Reference · Resources
Resources — high-trust sources for Production AI Architecture
Ground every non-obvious claim in these; cite inline (<sup> → #sources). Populated before
teaching. Prefer primary specs and vendor engineering docs over secondary commentary. This track
is about running AI as a production system, so the spine is classic SRE / distributed-systems
material with the AI-specific layers (telemetry conventions, risk framework, cloud lens) bolted on.
Primary specs / docs
- Google — Site Reliability Engineering (the SRE Book) (sre.google/books). The reliability vocabulary this whole track reuses: SLI/SLO/error budgets, graceful degradation, load shedding, toil, postmortems. AI doesn’t get a new reliability theory — it inherits this one.
- AWS — Well-Architected Framework: Generative AI Lens (docs.aws.amazon.com/wellarchitected/latest/generative-ai-lens). Reviews a GenAI workload across the six pillars (op-excellence, security, reliability, performance, cost, sustainability) and ships reference scenarios — including a multi-tenant generative AI service, which maps directly to L5.
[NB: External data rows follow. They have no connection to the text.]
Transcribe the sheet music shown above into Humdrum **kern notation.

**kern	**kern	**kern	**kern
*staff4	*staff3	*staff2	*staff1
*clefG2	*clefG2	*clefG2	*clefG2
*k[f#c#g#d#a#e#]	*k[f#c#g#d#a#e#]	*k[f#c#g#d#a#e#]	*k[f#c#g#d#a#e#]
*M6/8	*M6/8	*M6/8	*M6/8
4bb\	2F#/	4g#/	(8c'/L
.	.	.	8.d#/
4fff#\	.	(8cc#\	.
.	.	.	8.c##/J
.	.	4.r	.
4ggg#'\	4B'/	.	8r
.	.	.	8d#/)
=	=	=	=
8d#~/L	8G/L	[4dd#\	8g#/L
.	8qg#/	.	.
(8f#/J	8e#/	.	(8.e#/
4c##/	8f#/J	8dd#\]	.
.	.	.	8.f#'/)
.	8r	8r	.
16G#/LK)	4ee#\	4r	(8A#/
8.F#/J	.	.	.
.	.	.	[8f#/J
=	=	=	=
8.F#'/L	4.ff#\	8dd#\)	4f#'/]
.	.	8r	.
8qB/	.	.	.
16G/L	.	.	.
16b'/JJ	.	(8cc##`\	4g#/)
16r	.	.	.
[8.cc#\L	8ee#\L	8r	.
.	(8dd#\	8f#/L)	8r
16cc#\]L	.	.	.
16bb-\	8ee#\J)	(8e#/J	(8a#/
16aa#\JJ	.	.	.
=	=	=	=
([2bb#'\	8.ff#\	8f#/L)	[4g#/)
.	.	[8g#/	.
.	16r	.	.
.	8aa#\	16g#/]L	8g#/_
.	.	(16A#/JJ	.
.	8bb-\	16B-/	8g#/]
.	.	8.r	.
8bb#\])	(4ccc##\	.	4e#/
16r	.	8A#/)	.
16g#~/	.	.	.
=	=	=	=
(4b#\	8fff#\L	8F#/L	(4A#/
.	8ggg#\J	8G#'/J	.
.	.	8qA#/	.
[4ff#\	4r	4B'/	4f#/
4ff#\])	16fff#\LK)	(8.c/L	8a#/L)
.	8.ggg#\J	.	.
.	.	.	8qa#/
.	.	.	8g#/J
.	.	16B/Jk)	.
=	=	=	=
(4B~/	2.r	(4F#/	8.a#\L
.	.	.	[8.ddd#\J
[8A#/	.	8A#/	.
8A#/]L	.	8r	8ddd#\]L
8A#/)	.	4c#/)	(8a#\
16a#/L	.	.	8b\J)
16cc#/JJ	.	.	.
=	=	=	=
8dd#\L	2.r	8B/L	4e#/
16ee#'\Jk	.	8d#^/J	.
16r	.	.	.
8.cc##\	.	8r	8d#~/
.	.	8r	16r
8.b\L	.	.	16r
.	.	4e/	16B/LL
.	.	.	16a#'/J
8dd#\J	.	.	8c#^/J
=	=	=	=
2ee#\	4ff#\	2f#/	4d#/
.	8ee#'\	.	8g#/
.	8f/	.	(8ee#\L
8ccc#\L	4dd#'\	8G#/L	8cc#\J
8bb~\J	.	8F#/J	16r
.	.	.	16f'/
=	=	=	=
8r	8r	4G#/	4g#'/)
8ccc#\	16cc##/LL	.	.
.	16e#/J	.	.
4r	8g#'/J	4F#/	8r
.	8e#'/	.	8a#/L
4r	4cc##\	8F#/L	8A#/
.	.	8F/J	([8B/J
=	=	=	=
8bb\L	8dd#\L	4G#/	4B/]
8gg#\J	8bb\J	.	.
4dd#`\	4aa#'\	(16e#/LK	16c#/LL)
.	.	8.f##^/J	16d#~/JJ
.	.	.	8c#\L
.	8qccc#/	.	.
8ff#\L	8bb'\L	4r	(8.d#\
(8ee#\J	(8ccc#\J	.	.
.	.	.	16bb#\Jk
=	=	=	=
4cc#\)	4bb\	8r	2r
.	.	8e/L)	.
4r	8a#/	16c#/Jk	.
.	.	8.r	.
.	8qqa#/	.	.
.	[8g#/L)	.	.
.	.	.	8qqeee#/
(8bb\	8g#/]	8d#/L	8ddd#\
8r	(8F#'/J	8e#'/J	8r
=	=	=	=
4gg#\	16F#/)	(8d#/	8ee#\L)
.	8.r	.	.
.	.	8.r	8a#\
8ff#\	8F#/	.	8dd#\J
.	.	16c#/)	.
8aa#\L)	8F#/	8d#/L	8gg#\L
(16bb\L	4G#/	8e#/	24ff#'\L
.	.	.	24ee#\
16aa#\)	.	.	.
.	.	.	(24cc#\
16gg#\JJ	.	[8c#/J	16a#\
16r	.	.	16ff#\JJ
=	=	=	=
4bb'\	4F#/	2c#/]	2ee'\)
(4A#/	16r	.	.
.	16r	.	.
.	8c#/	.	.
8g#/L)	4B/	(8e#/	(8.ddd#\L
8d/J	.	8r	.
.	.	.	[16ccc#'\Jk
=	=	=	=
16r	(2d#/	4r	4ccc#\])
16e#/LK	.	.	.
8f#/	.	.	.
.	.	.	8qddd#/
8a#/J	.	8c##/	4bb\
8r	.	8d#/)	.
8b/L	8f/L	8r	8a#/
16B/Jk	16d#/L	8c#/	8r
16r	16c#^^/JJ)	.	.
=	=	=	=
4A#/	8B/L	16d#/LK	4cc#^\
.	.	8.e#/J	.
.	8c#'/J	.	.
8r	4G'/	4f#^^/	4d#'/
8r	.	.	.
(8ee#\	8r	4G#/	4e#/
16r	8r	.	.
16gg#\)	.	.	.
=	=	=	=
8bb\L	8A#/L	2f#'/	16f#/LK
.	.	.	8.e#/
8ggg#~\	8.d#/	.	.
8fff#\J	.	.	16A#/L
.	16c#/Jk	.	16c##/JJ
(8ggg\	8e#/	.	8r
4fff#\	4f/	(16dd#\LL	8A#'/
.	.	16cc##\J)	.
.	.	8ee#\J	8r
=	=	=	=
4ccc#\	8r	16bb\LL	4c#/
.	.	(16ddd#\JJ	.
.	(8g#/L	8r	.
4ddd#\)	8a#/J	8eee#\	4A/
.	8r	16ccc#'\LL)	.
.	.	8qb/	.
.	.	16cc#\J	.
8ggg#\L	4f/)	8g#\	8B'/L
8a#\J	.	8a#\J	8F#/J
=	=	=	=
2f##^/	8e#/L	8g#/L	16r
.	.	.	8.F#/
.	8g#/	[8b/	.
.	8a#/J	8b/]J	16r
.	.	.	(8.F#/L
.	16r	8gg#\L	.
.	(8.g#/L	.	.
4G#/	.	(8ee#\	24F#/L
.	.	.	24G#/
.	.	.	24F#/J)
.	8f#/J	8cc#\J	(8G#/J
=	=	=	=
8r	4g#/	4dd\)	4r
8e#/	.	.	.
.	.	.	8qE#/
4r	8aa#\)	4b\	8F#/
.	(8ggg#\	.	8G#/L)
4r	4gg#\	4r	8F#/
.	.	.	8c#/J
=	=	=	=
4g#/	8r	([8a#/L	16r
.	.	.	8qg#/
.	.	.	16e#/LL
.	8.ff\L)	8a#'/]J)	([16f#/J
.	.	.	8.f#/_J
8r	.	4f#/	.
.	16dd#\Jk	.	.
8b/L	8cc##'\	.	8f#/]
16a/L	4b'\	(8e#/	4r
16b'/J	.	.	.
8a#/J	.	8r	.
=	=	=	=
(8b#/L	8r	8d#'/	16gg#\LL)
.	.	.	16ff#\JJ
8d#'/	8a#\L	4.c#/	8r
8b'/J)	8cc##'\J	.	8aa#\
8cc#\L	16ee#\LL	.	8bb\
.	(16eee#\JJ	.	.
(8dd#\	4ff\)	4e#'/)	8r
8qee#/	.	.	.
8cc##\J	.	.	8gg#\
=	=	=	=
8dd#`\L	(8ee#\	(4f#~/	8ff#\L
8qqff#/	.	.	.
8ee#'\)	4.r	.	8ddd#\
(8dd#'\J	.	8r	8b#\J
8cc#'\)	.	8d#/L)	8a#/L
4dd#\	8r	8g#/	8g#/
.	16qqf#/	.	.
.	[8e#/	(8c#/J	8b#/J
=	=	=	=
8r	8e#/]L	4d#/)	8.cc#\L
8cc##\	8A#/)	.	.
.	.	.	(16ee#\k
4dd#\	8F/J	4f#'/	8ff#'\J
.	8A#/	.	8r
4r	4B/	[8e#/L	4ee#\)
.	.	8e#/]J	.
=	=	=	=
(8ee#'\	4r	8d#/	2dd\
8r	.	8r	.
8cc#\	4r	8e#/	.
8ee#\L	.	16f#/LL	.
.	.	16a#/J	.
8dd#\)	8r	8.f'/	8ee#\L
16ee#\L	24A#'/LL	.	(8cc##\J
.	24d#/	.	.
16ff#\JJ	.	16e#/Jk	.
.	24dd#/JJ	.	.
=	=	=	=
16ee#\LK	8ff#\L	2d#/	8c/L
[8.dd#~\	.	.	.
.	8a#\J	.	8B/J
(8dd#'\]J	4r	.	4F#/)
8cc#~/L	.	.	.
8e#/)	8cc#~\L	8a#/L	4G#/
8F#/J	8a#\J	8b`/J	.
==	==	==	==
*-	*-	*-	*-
- OpenTelemetry — GenAI semantic conventions (opentelemetry.io/docs/specs/semconv/gen-ai/). The standard attribute set for LLM/agent spans: model name, input/output token counts, tool calls, tool results. The “trace/span” half of L2’s observability triad; treat it as the wire format so your telemetry isn’t vendor-locked.
- NIST — AI Risk Management Framework (AI RMF 1.0, NIST AI 100-1, 2023) (nist.gov/itl/ ai-risk-management-framework). The GOVERN / MAP / MEASURE / MANAGE functions — the backbone of L2’s governance + auditability material. See also the Generative AI Profile (NIST AI 600-1, 2024).
- OWASP — Top 10 for LLM Applications (owasp.org). Production threat model: prompt injection, sensitive-info disclosure, excessive agency. Feeds the security cut of the review methodology.
Papers & deeper reading
- Kleppmann, M., 2017 — “Designing Data-Intensive Applications” (DDIA). The reliability / scalability / maintainability framing and the failure-mode discipline (partial failure, retries, back-pressure, idempotency) that L1 ports onto an AI runtime. Not AI-specific; that’s the point.
- Beyer et al., 2016 — “Site Reliability Engineering” (O’Reilly / Google). Companion to the free SRE Book above for the error-budget and on-call operational model.
- Anthropic — “Building effective agents” (anthropic.com/engineering). Workflow-vs-agent boundary and where production risk concentrates in an agent runtime (feeds L4).
Notes on trust
- Cloud-vendor lenses describe best practices for that vendor’s stack (Bedrock/SageMaker for AWS); take the architecture shape as portable, treat product specifics as version-dependent.
- The OTel GenAI conventions are still evolving — capturing prompt/completion content is opt-in and carries PII/cost weight. Teach the attribute taxonomy, verify exact attribute names against the current spec before quoting them as fact.
- Cost and capacity numbers (tokens/sec, $/Mtok, GPU memory) drift fast — teach the model (queueing, batching, KV-cache memory), give concrete numbers only as illustrative “at time of writing.”